Ihr Blick wanderte zu den Augen des jungen Gentlemans, die so lebhaft strahlten als es sie betrachtete.

"Miss Sophie, was führt Sie bei einem solch grauenhaften Wetter hinaus?"
"Der Wunsch nach ein wenig Einsamkeit und Frieden" antwortete Sophie, der bewusst war, dass diese Antwort den jungen Mann möglicherweise verärgern könnte, doch so schnell wie sie gehofft hatte, wurde sie ihn nicht los.

Einige Augenblicke standen sie schweigend beieinander. Gerade als Miss Sophie sich mit dem Gedanken herumschlug zu gehen, begann Mr Kingsley zu sprechen: "Miss Sophie, ich fürchte, dass ich mich in der Vergangenheit sehr ungebührlich und unverschämt Ihnen gegenüber verhalten habe. Und ich würde mich gerne bei Ihnen entschuldigen, in der Hoffnung, dass sie das schlechte Urteil, welches Sie sich zweifellos über mich gebildet haben, noch einmal revidieren."
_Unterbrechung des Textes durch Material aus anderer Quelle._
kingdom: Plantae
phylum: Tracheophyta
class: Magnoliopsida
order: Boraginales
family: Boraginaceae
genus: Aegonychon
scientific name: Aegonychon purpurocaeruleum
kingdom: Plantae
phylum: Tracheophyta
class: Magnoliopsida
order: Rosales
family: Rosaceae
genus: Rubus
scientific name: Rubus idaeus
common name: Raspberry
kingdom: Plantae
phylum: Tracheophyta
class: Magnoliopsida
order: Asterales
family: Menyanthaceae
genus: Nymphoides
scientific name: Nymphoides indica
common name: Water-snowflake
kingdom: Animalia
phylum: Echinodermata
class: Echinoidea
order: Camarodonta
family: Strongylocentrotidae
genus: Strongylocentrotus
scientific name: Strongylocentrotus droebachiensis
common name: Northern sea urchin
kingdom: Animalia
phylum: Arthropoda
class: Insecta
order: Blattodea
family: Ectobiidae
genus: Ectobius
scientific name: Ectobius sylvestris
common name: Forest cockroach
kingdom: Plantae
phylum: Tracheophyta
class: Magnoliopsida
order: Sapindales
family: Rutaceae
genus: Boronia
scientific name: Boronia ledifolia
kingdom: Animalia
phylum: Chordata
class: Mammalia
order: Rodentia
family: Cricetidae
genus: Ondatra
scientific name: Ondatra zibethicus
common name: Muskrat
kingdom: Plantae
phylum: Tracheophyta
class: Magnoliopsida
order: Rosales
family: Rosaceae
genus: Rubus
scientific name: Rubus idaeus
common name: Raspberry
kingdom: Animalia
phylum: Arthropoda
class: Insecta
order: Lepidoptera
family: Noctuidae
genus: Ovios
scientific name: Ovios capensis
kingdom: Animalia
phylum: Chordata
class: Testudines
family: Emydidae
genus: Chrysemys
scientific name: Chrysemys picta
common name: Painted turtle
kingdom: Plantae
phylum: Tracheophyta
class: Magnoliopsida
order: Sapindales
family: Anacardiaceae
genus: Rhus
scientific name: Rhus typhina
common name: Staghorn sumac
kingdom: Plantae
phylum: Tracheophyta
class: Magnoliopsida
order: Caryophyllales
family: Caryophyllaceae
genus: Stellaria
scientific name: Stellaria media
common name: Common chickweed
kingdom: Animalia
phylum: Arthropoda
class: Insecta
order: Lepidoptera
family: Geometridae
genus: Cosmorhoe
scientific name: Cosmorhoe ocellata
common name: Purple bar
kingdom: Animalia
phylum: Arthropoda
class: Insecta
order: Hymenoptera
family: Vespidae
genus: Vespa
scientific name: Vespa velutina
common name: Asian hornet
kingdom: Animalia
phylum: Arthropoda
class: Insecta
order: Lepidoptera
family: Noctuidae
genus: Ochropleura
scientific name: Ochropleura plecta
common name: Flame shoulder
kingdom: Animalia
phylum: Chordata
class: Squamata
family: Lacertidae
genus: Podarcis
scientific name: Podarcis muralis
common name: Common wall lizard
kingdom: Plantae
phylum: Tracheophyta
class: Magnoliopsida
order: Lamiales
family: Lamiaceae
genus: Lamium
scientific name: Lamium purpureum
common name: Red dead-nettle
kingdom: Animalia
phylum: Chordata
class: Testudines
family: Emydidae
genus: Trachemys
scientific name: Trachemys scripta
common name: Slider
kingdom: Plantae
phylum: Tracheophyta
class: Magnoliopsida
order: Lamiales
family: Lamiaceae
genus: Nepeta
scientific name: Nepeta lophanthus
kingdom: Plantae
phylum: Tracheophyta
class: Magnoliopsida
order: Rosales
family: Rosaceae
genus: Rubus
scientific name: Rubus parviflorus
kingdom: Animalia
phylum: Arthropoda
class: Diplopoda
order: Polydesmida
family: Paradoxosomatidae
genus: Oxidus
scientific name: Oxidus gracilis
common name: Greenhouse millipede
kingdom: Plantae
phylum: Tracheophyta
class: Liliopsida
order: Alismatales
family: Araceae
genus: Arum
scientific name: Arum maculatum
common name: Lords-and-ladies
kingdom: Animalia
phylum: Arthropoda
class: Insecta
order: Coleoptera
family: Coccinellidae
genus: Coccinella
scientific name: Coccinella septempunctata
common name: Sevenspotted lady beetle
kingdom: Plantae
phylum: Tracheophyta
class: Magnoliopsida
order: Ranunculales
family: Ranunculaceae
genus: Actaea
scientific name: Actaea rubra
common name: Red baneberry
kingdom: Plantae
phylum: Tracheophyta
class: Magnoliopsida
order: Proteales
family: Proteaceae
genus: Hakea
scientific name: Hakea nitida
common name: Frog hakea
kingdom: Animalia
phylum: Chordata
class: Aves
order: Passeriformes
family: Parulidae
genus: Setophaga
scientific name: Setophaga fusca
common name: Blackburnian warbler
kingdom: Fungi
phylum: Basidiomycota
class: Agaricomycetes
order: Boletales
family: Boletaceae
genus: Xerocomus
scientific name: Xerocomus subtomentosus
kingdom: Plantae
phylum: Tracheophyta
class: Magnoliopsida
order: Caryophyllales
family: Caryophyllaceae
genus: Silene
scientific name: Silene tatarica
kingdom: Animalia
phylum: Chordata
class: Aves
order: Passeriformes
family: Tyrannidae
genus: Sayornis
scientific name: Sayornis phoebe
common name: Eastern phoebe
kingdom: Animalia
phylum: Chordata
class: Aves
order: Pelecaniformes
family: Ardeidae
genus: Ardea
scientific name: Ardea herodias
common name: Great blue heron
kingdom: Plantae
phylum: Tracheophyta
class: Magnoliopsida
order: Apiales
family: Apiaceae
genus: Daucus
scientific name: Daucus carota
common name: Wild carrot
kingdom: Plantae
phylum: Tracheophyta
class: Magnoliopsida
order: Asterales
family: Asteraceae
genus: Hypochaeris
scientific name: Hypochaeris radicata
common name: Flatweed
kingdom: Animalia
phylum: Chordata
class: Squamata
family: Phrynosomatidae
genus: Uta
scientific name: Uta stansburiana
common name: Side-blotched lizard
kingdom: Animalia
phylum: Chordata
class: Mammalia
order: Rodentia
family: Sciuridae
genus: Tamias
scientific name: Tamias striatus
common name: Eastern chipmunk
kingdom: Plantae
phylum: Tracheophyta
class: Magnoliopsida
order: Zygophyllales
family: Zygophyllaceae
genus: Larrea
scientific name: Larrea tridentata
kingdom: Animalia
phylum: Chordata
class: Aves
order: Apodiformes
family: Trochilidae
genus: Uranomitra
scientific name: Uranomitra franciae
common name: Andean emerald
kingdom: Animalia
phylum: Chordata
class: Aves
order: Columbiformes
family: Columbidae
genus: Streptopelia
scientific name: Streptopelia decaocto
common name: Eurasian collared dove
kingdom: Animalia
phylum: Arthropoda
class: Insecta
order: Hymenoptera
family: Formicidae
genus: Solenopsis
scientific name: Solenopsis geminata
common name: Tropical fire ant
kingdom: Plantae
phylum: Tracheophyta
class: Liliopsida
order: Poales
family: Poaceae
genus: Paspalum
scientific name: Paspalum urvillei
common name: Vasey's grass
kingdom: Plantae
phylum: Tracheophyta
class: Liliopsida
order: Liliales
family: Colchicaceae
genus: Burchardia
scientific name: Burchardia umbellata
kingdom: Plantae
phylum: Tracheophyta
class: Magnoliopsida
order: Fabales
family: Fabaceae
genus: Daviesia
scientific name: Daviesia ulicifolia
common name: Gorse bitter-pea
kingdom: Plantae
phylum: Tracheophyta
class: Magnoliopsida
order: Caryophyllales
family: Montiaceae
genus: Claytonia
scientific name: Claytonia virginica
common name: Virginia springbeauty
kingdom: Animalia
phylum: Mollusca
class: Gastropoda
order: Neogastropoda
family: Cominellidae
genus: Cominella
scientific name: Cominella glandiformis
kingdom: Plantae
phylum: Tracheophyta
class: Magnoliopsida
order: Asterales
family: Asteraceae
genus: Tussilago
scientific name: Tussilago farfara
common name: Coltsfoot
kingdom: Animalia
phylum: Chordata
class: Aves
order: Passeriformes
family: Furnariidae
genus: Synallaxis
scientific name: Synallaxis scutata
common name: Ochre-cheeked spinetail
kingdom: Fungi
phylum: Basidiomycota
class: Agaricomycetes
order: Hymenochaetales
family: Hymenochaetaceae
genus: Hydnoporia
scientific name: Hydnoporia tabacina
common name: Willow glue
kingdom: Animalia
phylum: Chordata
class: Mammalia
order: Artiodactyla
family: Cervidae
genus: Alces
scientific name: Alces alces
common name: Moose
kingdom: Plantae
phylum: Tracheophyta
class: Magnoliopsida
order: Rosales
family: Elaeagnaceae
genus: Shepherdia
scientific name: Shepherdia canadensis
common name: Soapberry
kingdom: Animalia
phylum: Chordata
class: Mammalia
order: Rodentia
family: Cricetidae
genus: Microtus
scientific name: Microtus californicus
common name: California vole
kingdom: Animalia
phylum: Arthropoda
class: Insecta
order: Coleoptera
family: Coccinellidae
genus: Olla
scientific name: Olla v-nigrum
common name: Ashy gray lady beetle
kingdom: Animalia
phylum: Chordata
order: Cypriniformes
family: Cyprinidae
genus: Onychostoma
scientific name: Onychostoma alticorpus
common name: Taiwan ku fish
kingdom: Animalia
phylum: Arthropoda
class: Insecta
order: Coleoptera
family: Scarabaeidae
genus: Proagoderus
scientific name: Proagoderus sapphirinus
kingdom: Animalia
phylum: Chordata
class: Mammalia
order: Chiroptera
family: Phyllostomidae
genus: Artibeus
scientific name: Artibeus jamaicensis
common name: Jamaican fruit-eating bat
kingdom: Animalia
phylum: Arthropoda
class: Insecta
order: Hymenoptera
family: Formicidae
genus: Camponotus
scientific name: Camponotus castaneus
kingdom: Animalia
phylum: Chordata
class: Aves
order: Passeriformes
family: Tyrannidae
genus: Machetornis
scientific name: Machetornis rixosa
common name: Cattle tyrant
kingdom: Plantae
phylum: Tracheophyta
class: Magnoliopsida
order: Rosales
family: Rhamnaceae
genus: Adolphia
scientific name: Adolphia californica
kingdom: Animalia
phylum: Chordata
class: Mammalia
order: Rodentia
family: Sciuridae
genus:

Der Blick, mit dem er Sophie bedachte, ließ keinerlei Zweifel an seiner Aufrichtigkeit in ihr aufkommen. Mr Kingsley hatte aus tiefster Seele und womöglich großer Hoffnung im Herzen, zu ihr gesprochen.

"Wer sagt denn, dass ich mir ein Urteil über sie gebildet habe, ganz zu schweigen von einem negativen Urteil."

Mr Kingsley lächelte dieses Verschwörerische Lächeln, welches wahrscheinlich schon tausende von Frauen Herzen zum Schmelzen gebracht hatte.

"Dass Sie mir auf dem Ball keine Antwort gegeben haben, war mir antwort genug." Verlegen richtete Sophie ihren Blick auf ihre schlammverkrustetn Schuhspitzen.

"Soll ich Sie nach Hause begleiten" bot Mr Kingsley aufmerksam an. Aus seiner Stimme konnte Sophie nicht nur Aufmerksamkeit sondern auch Besorgnis heraushören, was sie ein wenig stutzig machte.

"Das wäre in der Tat sehr freundlich von Ihnen, Sir, doch Sie müssen sich meinetwegen nicht solche Umstände machen."
Mr Kingsley war drauf und dran zu antworten, für Sie würde ich jederzeit solche Umstände machen, doch er hielt sich zurück und antwortete stattdessen: "wir wären bedeutend schneller, wenn wir reiten würden."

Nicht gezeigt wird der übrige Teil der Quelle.